**BRIEF**
With nothing omitted, transcribe the entries exactly as written.

(Saved entries)
......

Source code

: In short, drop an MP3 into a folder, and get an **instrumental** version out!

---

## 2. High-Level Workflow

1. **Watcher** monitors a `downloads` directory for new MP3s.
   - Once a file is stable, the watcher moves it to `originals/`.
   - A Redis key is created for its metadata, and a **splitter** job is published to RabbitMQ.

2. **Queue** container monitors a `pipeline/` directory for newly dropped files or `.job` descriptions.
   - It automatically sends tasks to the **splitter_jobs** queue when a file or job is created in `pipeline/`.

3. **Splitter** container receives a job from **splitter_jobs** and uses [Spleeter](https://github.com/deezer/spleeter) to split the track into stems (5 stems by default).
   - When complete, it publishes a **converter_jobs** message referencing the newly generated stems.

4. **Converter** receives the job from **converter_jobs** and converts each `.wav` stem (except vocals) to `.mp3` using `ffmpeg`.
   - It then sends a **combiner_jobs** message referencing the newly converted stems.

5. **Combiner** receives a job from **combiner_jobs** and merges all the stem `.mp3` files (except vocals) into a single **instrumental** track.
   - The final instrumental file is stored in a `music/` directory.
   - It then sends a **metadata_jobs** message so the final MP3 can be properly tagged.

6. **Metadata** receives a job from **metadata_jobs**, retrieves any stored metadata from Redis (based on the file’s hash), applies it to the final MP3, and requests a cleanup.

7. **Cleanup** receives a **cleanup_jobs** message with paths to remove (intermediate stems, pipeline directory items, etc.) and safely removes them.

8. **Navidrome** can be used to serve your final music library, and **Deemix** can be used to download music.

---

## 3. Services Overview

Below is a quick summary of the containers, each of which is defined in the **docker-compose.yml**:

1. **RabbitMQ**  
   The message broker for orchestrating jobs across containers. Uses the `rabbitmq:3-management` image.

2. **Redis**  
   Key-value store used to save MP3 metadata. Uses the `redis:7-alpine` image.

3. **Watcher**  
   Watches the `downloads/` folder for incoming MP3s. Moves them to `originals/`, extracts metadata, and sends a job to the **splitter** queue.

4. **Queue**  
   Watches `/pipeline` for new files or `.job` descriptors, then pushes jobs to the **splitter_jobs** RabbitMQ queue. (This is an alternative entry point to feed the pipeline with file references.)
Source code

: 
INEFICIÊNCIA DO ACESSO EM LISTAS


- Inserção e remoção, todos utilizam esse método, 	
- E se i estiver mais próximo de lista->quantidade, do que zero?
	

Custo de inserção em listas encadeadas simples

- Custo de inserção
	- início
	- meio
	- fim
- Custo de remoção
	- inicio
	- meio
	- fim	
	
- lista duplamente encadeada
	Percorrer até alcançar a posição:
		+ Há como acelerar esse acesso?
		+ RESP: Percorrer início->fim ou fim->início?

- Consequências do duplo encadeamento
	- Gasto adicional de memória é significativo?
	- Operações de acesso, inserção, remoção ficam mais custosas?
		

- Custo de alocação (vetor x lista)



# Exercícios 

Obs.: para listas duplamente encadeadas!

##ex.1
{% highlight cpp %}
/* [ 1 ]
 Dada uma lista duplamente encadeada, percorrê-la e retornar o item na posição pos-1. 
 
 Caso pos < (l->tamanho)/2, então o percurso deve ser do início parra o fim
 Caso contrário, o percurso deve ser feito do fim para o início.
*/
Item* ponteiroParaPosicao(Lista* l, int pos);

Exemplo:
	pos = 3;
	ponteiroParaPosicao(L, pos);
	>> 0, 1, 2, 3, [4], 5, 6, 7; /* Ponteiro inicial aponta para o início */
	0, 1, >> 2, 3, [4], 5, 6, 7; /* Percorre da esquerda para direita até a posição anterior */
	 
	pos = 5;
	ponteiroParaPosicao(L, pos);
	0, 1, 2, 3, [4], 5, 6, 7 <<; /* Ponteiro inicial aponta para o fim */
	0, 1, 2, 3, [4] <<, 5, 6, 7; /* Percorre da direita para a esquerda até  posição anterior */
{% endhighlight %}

......

**YOUR SOLUTION**
Source code

: In short, drop an MP3 into a folder, and get an **instrumental** version out!

---

## 2. High-Level Workflow

1. **Watcher** monitors a `downloads` directory for new MP3s.
   - Once a file is stable, the watcher moves it to `originals/`.
   - A Redis key is created for its metadata, and a **splitter** job is published to RabbitMQ.

2. **Queue** container monitors a `pipeline/` directory for newly dropped files or `.job` descriptions.
   - It automatically sends tasks to the **splitter_jobs** queue when a file or job is created in `pipeline/`.

3. **Splitter** container receives a job from **splitter_jobs** and uses [Spleeter](https://github.com/deezer/spleeter) to split the track into stems (5 stems by default).
   - When complete, it publishes a **converter_jobs** message referencing the newly generated stems.

4. **Converter** receives the job from **converter_jobs** and converts each `.wav` stem (except vocals) to `.mp3` using `ffmpeg`.
   - It then sends a **combiner_jobs** message referencing the newly converted stems.

5. **Combiner** receives a job from **combiner_jobs** and merges all the stem `.mp3` files (except vocals) into a single **instrumental** track.
   - The final instrumental file is stored in a `music/` directory.
   - It then sends a **metadata_jobs** message so the final MP3 can be properly tagged.

6. **Metadata** receives a job from **metadata_jobs**, retrieves any stored metadata from Redis (based on the file’s hash), applies it to the final MP3, and requests a cleanup.

7. **Cleanup** receives a **cleanup_jobs** message with paths to remove (intermediate stems, pipeline directory items, etc.) and safely removes them.

8. **Navidrome** can be used to serve your final music library, and **Deemix** can be used to download music.

---

## 3. Services Overview

Below is a quick summary of the containers, each of which is defined in the **docker-compose.yml**:

1. **RabbitMQ**  
   The message broker for orchestrating jobs across containers. Uses the `rabbitmq:3-management` image.

2. **Redis**  
   Key-value store used to save MP3 metadata. Uses the `redis:7-alpine` image.

3. **Watcher**  
   Watches the `downloads/` folder for incoming MP3s. Moves them to `originals/`, extracts metadata, and sends a job to the **splitter** queue.

4. **Queue**  
   Watches `/pipeline` for new files or `.job` descriptors, then pushes jobs to the **splitter_jobs** RabbitMQ queue. (This is an alternative entry point to feed the pipeline with file references.)
Source code

: 
INEFICIÊNCIA DO ACESSO EM LISTAS


- Inserção e remoção, todos utilizam esse método, 	
- E se i estiver mais próximo de lista->quantidade, do que zero?
	

Custo de inserção em listas encadeadas simples

- Custo de inserção
	- início
	- meio
	- fim
- Custo de remoção
	- inicio
	- meio
	- fim	
	
- lista duplamente encadeada
	Percorrer até alcançar a posição:
		+ Há como acelerar esse acesso?
		+ RESP: Percorrer início->fim ou fim->início?

- Consequências do duplo encadeamento
	- Gasto adicional de memória é significativo?
	- Operações de acesso, inserção, remoção ficam mais custosas?
		

- Custo de alocação (vetor x lista)



# Exercícios 

Obs.: para listas duplamente encadeadas!

##ex.1
{% highlight cpp %}
/* [ 1 ]
 Dada uma lista duplamente encadeada, percorrê-la e retornar o item na posição pos-1. 
 
 Caso pos < (l->tamanho)/2, então o percurso deve ser do início parra o fim
 Caso contrário, o percurso deve ser feito do fim para o início.
*/
Item* ponteiroParaPosicao(Lista* l, int pos);

Exemplo:
	pos = 3;
	ponteiroParaPosicao(L, pos);
	>> 0, 1, 2, 3, [4], 5, 6, 7; /* Ponteiro inicial aponta para o início */
	0, 1, >> 2, 3, [4], 5, 6, 7; /* Percorre da esquerda para direita até a posição anterior */
	 
	pos = 5;
	ponteiroParaPosicao(L, pos);
	0, 1, 2, 3, [4], 5, 6, 7 <<; /* Ponteiro inicial aponta para o fim */
	0, 1, 2, 3, [4] <<, 5, 6, 7; /* Percorre da direita para a esquerda até  posição anterior */
{% endhighlight %}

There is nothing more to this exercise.